It is a dog-eat-dog world in today’s real estate market, particularly in the hyperactive Philadelphia market, where deals feature escalation clauses and a day can seem like a month. With a market this heated, there is no brotherly love lost.
According to Pew’s report “Philadelphia 2017: The State of the City,” median home prices continue to rise and home sales hit a major milestone in 2016. Pew reported that median home prices were 38 percent higher in 2016 than in 2010, rising from $103,000 in 2010 to $142,000 last year.
Moreover, there were more home sales in 2016 than in any year since the Great Recession, according to Pew. A total of 17,882 homes were sold in 2016, compared to 15,601 in 2015.
Jim Robertson, an agent with OCF Realty, has his finger on the pulse of the real estate market in the Philadelphia MSA.
Robertson told BillyPenn that he recently had a buyer who was interested in a new construction in the Point Breeze neighborhood. He knew the property hadn’t been listed yet, but it was going to be offered at $525,000 and he urged his client to make a full-price offer.

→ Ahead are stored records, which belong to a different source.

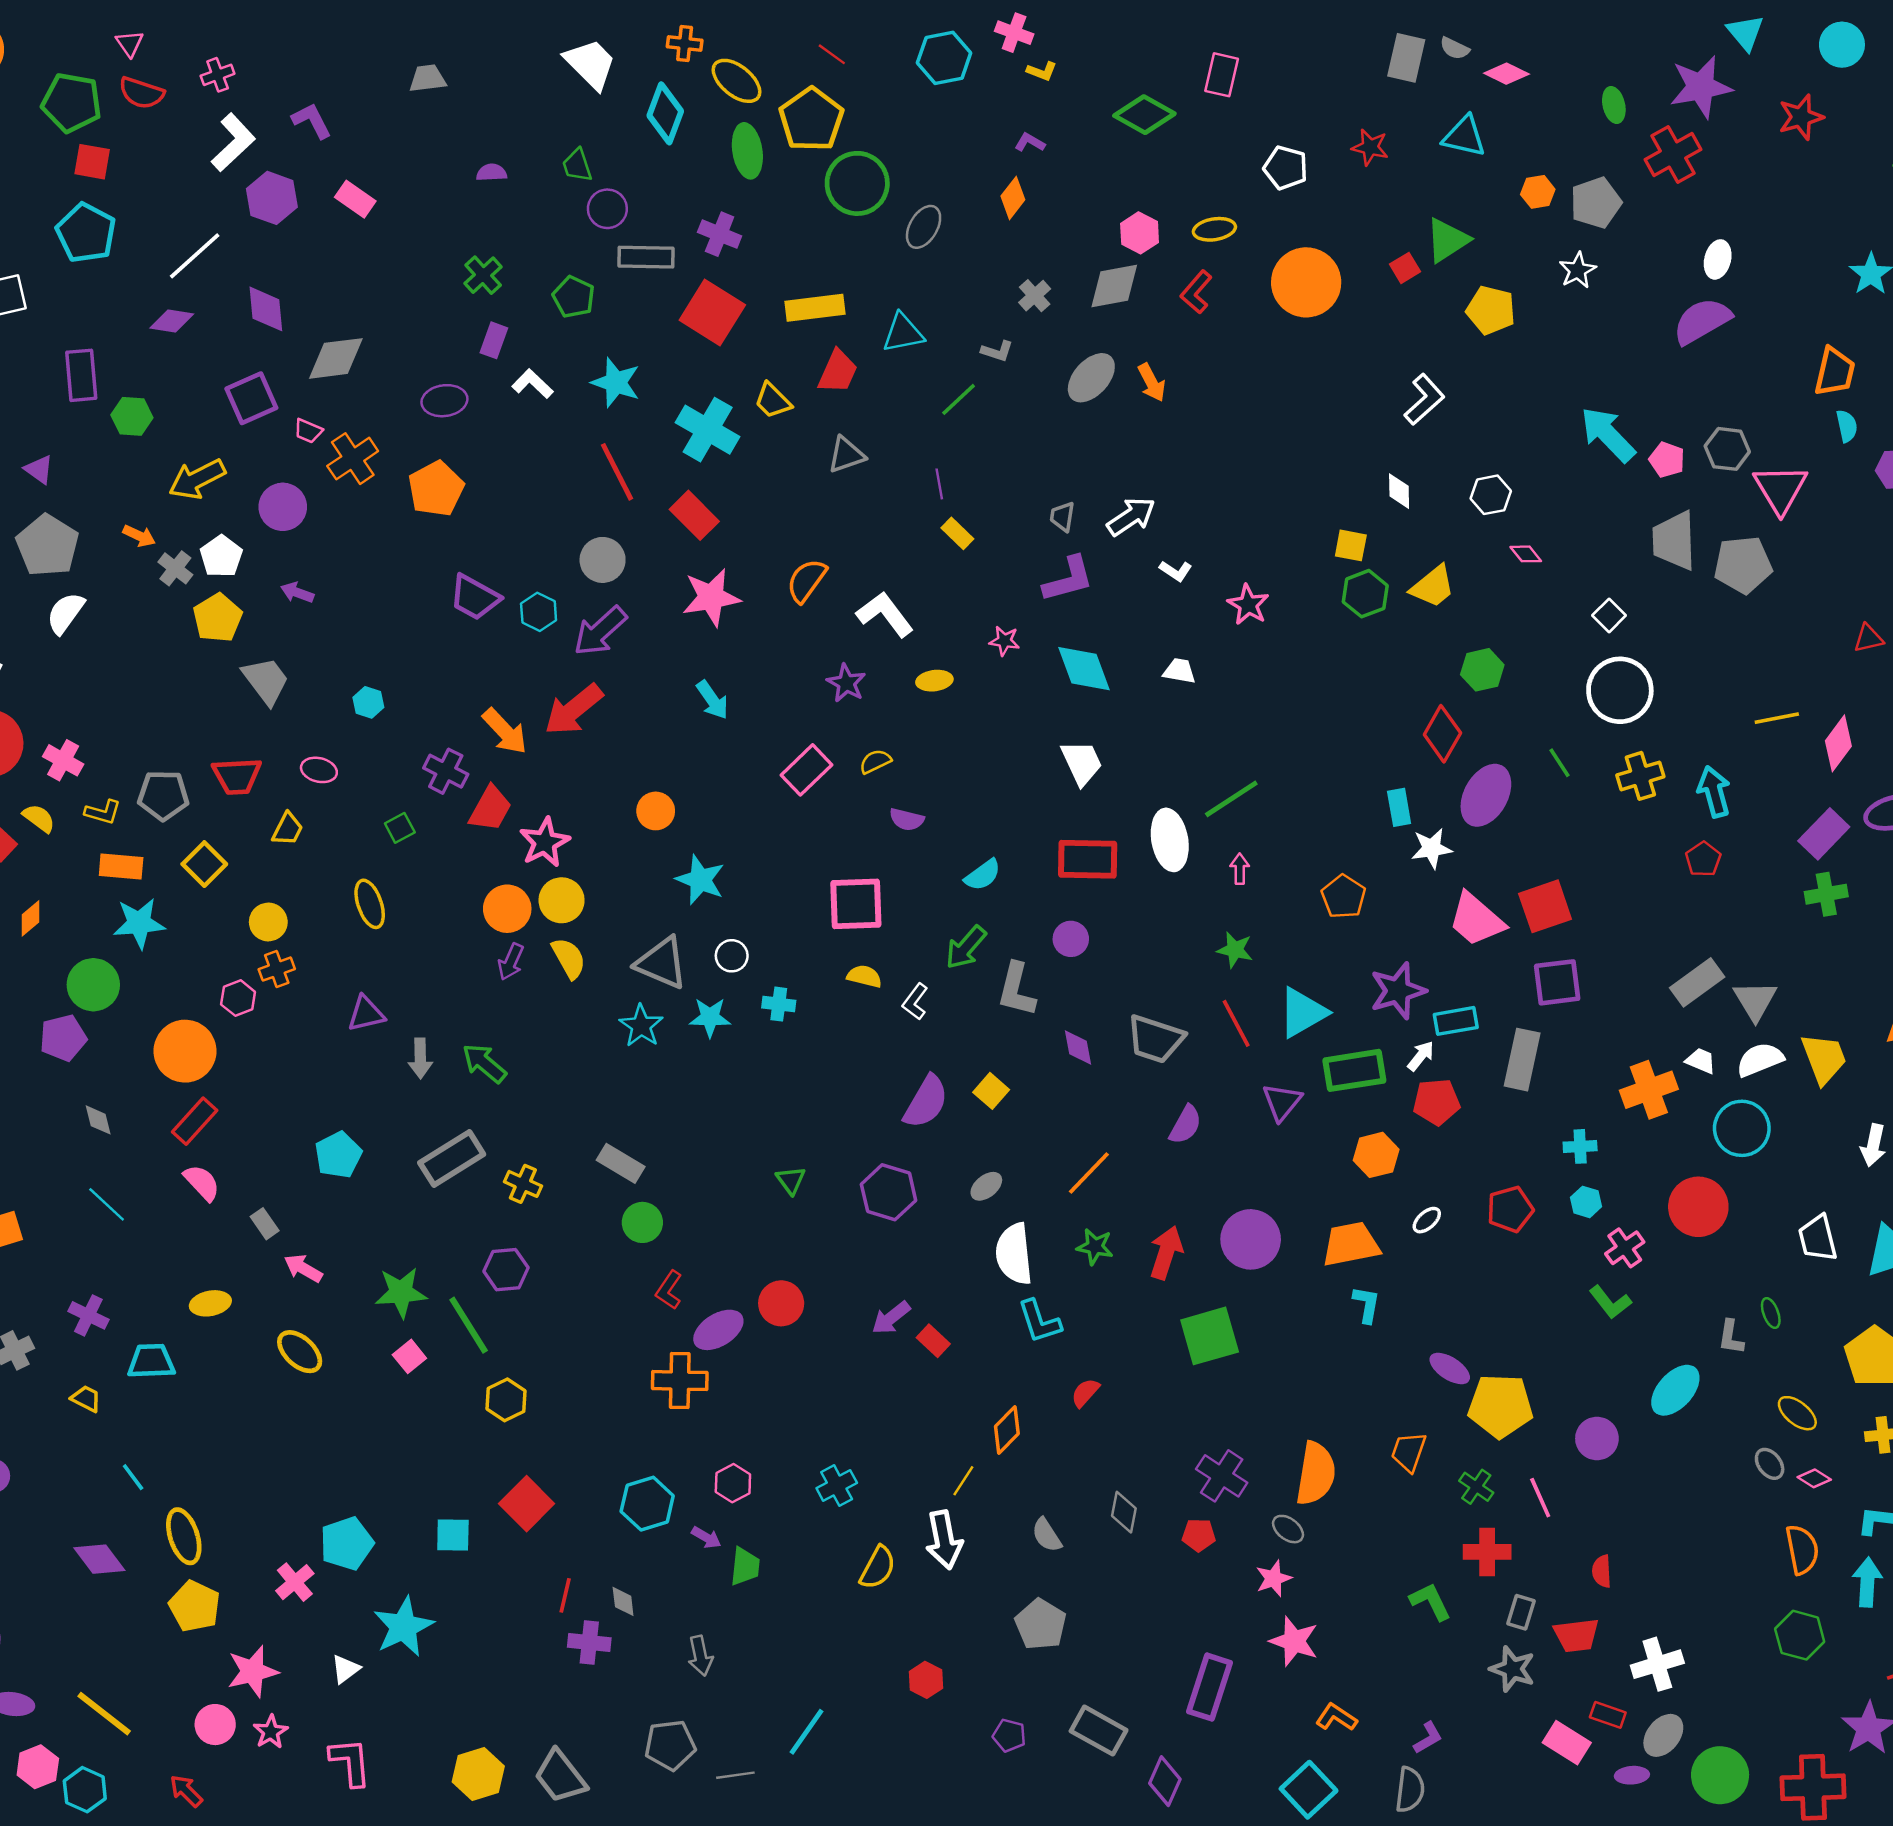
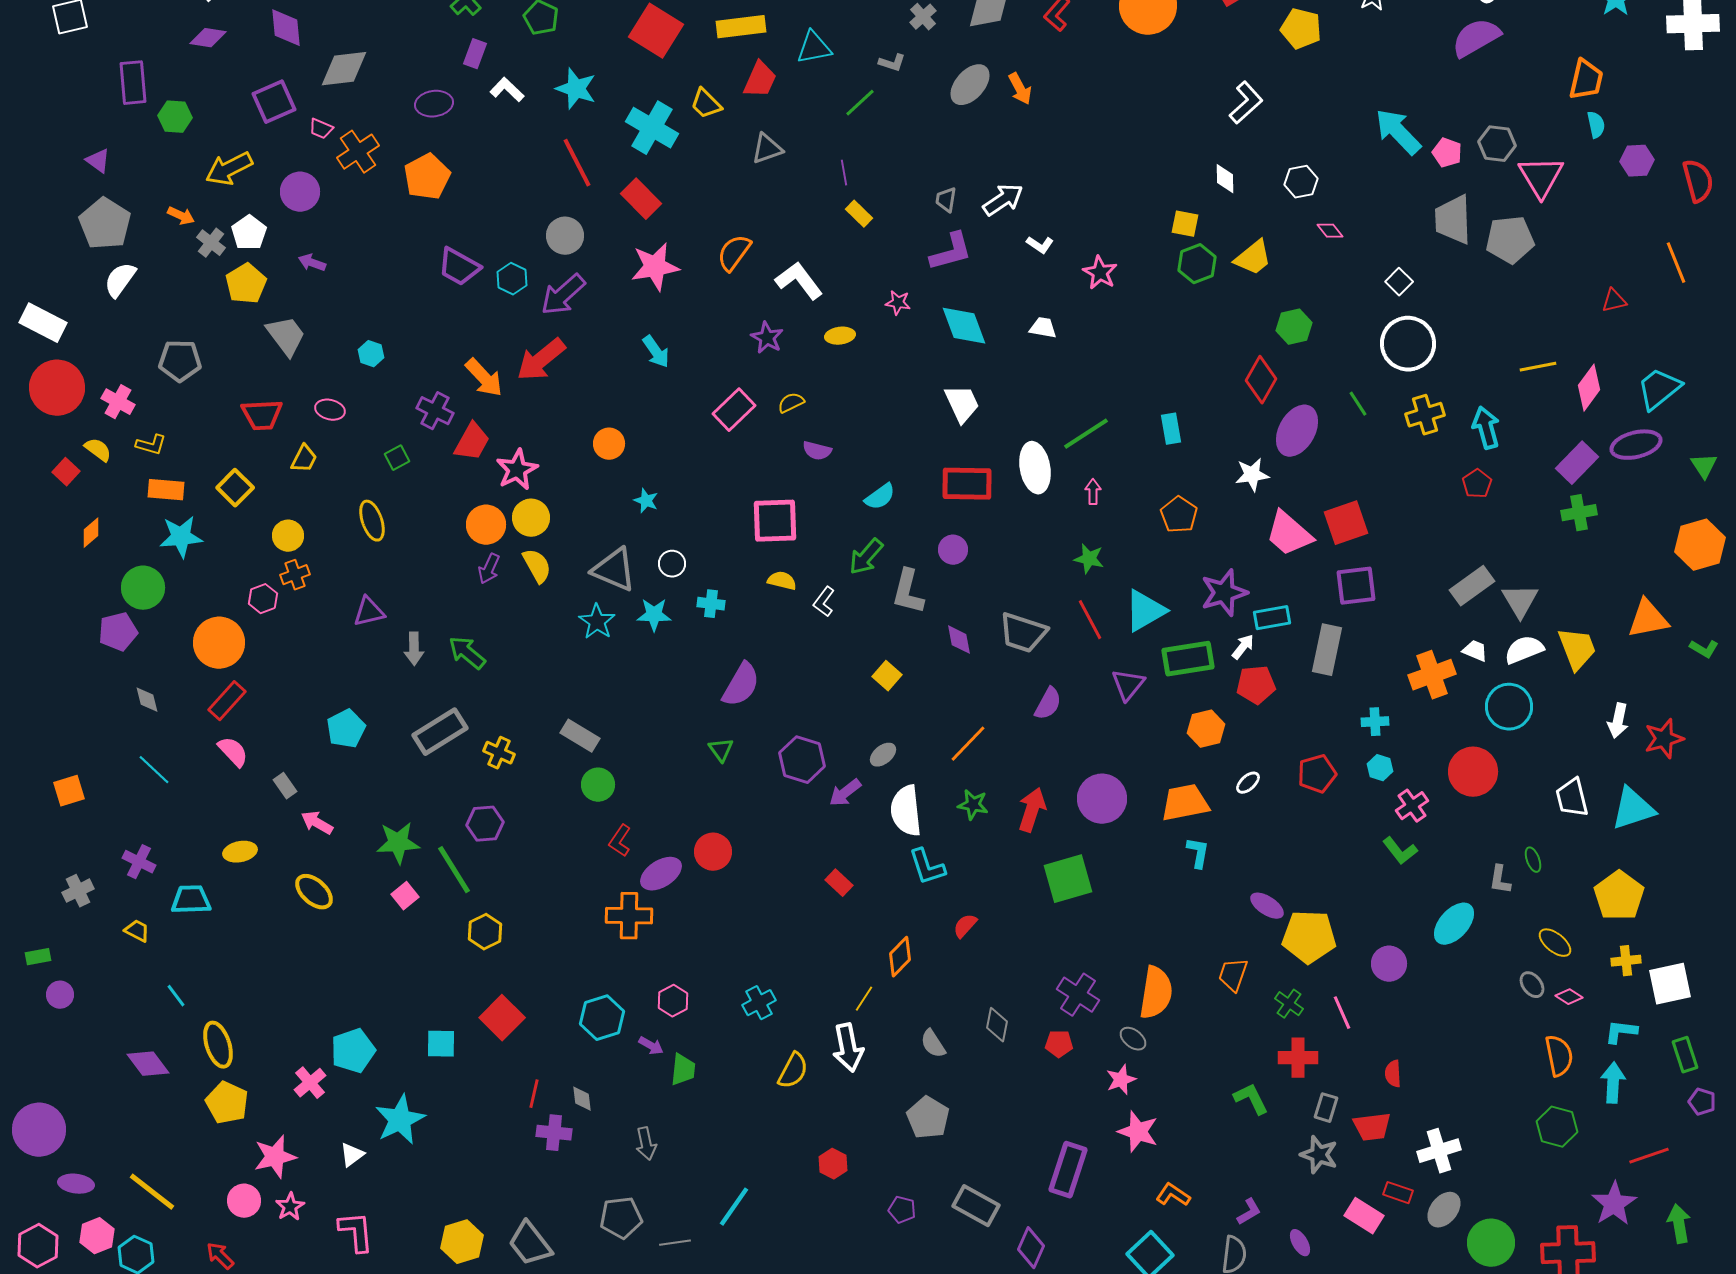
gray pentagon: (163, 795) -> (180, 361), moved
cyan rectangle: (1399, 807) -> (1171, 429), moved
cyan star: (700, 880) -> (646, 501), size x0.6
purple semicircle: (926, 1102) -> (741, 685), moved
purple arrow: (891, 1318) -> (845, 793), moved
purple ellipse: (1632, 1775) -> (1300, 1243), moved, turned 64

Before the offer could be made, another prospective buyer happened to walk past the property. They contacted the sellers and made their own full-price offer.
The house, located in a neighborhood where homes used to sell for less than $250,000, had two offers of more than $500,000 before ever hitting the open market.
While the offer was submitted before Robertson’s clients, he landed them a nearby new construction for a similar price.
“Twenty-four hours in this market is an eternity,” Robertson said.
The competitive nature also means that real estate agents need to be prepared to help their clients come out on top when they are faced with the prospect of outbidding multiple buyers.
One tip to be one step ahead is to have a lot of money in the bank.
“I do see that [successful first-time buyers] are more well-capitalized,” Robertson told the website. “I see that they have more capacity to buy.”
Buyers who are willing to remove their mortgage contingency clauses can make their offer more attractive to sellers. By dropping this clause, it signals to the buyer that you can pay cash, if you are pressed.
Other buyers are adding escalation clauses to their offers, in which the buyer submits an offer with a condition that if the seller receives another offer that’s higher, the buyer will increase their offer to that price.
Escalation clauses should only be used when the buyer is fairly confident that there will be multiple offers, or when the buyer expects to pay an escalated price.
Gordon Stein, an agent with RE/MAX, told BillyPenn, that while he often encourages buyers to consider an escalation clause, many sellers just want simple offers.
Karrie Gavin, an agent with Elfant Wissahickon, told the website that houses sitting on the market the longest likely are overpriced. She also sees competition at every price level.
“I think Philadelphia was undervalued for so long that it’s had room to really go up,” she added.
One trend that comes along with the accelerated growth, according to Pew’s report, is an adverse impact on affordability. The report indicates that Philadelphia’s affordable housing stock dropped by 20 percent from 2000 to 2014.
According to Pew, homes in Philadelphia are “substantially” more affordable than other areas, with the salary required to purchase a median-priced home currently sitting at $53,422, However, the city’s median income is just $41,233.